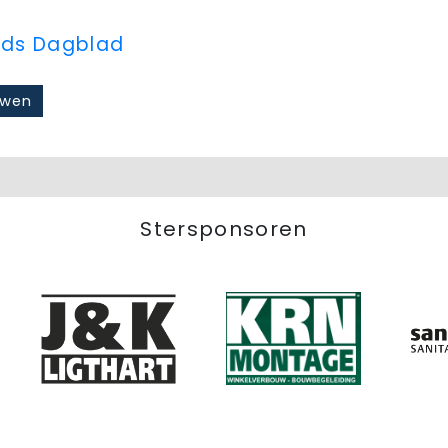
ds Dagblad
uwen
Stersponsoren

- - - - - - -

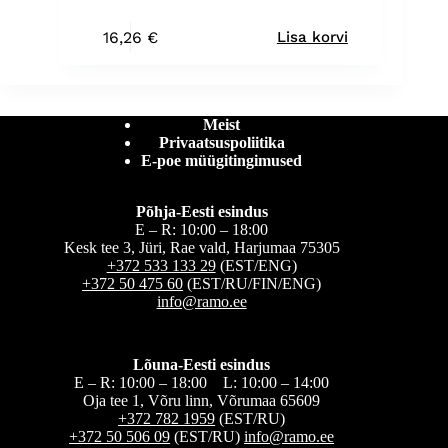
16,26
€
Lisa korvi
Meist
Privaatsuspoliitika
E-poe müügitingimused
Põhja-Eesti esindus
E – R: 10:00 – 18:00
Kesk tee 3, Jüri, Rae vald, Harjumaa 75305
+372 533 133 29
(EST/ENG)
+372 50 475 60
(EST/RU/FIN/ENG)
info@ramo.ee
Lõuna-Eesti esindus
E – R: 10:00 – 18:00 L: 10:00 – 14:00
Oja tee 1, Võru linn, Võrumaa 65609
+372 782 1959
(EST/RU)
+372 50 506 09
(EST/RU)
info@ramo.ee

- - - - - - -

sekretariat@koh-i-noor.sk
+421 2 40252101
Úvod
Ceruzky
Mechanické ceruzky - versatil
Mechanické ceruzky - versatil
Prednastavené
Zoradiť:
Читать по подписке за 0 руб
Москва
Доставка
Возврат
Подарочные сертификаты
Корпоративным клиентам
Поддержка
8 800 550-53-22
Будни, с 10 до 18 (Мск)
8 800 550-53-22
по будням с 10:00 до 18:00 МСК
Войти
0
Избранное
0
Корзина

- - - - - - -

### PROBLEM DETAILS:
From the rows above, pull out each line that contains the word "esindus" and copy it in full.

### OUTPUT FOR THIS TASK:
Põhja-Eesti esindus
Lõuna-Eesti esindus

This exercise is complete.